Tofurky, a major plant-based major brand that sells meat-like alternative foods, is part of a lawsuit challenging the law. The Good Food Institute, a lobbying group for meat alternatives, is also part of the suit.

Kalle Lemone, co-owner of Nourish Cafe & Market, feels no matter the label says customers should be able to clearly understand what they're consuming.

"I think the most important thing is that whoever is making the food is extremely transparent with their ingredients and aren't trying to misguide anyone. And letting them know what is exactly in the food is more important than if it's a plant-based meat or an actual animal meat," Lemone said.

Jaime Athos, Tofurkey CEO, says the company should be able to label their product as meat. 

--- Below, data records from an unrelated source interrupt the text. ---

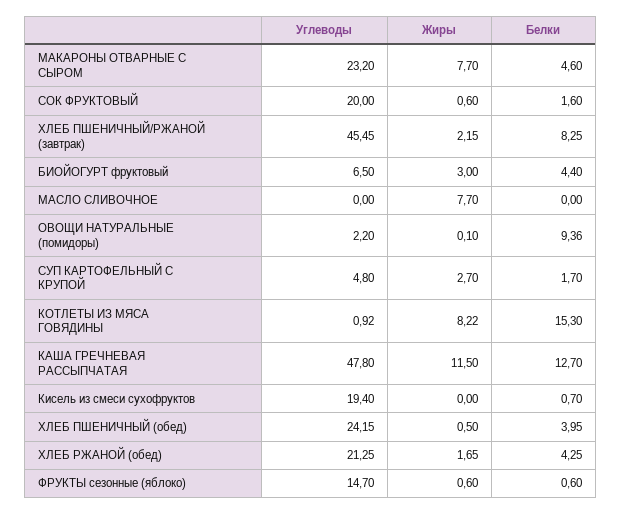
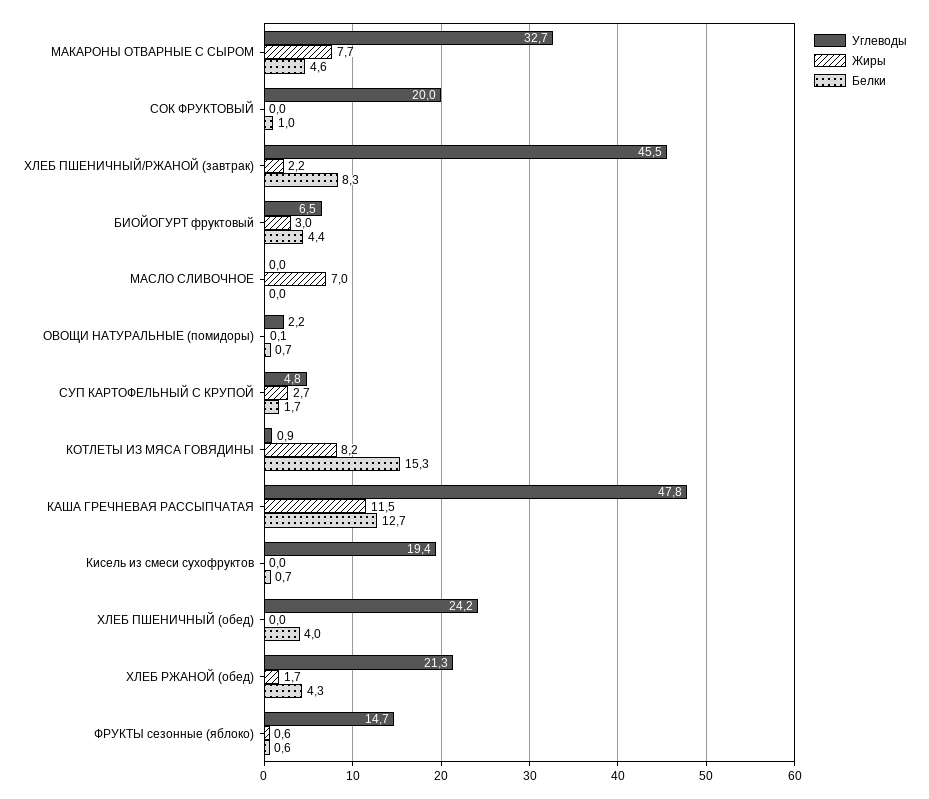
  {
    "Углеводы": {
-     "МАКАРОНЫ ОТВАРНЫЕ С СЫРОМ": 23.2,
+     "МАКАРОНЫ ОТВАРНЫЕ С СЫРОМ": 32.7,
      "СОК ФРУКТОВЫЙ": 20,
      "ХЛЕБ ПШЕНИЧНЫЙ/РЖАНОЙ (завтрак)": 45.45,
      "БИОЙОГУРТ фруктовый": 6.5,
      "МАСЛО СЛИВОЧНОЕ": 0,
      "ОВОЩИ НАТУРАЛЬНЫЕ (помидоры)": 2.2,
      "СУП КАРТОФЕЛЬНЫЙ С КРУПОЙ": 4.8,
      "КОТЛЕТЫ ИЗ МЯСА ГОВЯДИНЫ": 0.92,
      "КАША ГРЕЧНЕВАЯ РАССЫПЧАТАЯ": 47.8,
      "Кисель из смеси сухофруктов": 19.4,
      "ХЛЕБ ПШЕНИЧНЫЙ (обед)": 24.15,
      "ХЛЕБ РЖАНОЙ (обед)": 21.25,
      "ФРУКТЫ сезонные (яблоко)": 14.7
    },
    "Жиры": {
      "МАКАРОНЫ ОТВАРНЫЕ С СЫРОМ": 7.7,
-     "СОК ФРУКТОВЫЙ": 0.6,
+     "СОК ФРУКТОВЫЙ": 0,
      "ХЛЕБ ПШЕНИЧНЫЙ/РЖАНОЙ (завтрак)": 2.15,
      "БИОЙОГУРТ фруктовый": 3,
-     "МАСЛО СЛИВОЧНОЕ": 7.7,
+     "МАСЛО СЛИВОЧНОЕ": 7,
      "ОВОЩИ НАТУРАЛЬНЫЕ (помидоры)": 0.1,
      "СУП КАРТОФЕЛЬНЫЙ С КРУПОЙ": 2.7,
      "КОТЛЕТЫ ИЗ МЯСА ГОВЯДИНЫ": 8.22,
      "КАША ГРЕЧНЕВАЯ РАССЫПЧАТАЯ": 11.5,
      "Кисель из смеси сухофруктов": 0,
-     "ХЛЕБ ПШЕНИЧНЫЙ (обед)": 0.5,
+     "ХЛЕБ ПШЕНИЧНЫЙ (обед)": 0,
      "ХЛЕБ РЖАНОЙ (обед)": 1.65,
      "ФРУКТЫ сезонные (яблоко)": 0.6
    },
    "Белки": {
      "МАКАРОНЫ ОТВАРНЫЕ С СЫРОМ": 4.6,
-     "СОК ФРУКТОВЫЙ": 1.6,
+     "СОК ФРУКТОВЫЙ": 1,
      "ХЛЕБ ПШЕНИЧНЫЙ/РЖАНОЙ (завтрак)": 8.25,
      "БИОЙОГУРТ фруктовый": 4.4,
      "МАСЛО СЛИВОЧНОЕ": 0,
-     "ОВОЩИ НАТУРАЛЬНЫЕ (помидоры)": 9.36,
+     "ОВОЩИ НАТУРАЛЬНЫЕ (помидоры)": 0.7,
      "СУП КАРТОФЕЛЬНЫЙ С КРУПОЙ": 1.7,
      "КОТЛЕТЫ ИЗ МЯСА ГОВЯДИНЫ": 15.3,
      "КАША ГРЕЧНЕВАЯ РАССЫПЧАТАЯ": 12.7,
      "Кисель из смеси сухофруктов": 0.7,
      "ХЛЕБ ПШЕНИЧНЫЙ (обед)": 3.95,
      "ХЛЕБ РЖАНОЙ (обед)": 4.25,
      "ФРУКТЫ сезонные (яблоко)": 0.6
    }
  }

"Tofurky and partners filed a lawsuit in Missouri seeking to defend our right – and the right of our plant-based protein peers – to describe our products using the term “meat” (as long as the packaging clarifies the ingredients)," Athos said.

Athos also feels the law shows a lack of consumer sophistication and will slow the growth and accessibility of plant-based proteins.

"I feel it’s vital to champion the rights of our entire industry and stand-up for our market position. Demand for plant-based proteins has sky-rocketed domestically and abroad. As brands and products enter the market we must assure a level playing field for all manufacturers," Athos said.

BJ Tanksley, a Missouri Farm Bureau Director, said the bureau is one of the organizations supporting the bill. He feels some of the meat-like product labels are misleading.

"Consumers should know what they're purchasing," Tanksley said.

The bill also discusses the difference between lab-based meat products and meat made from animals.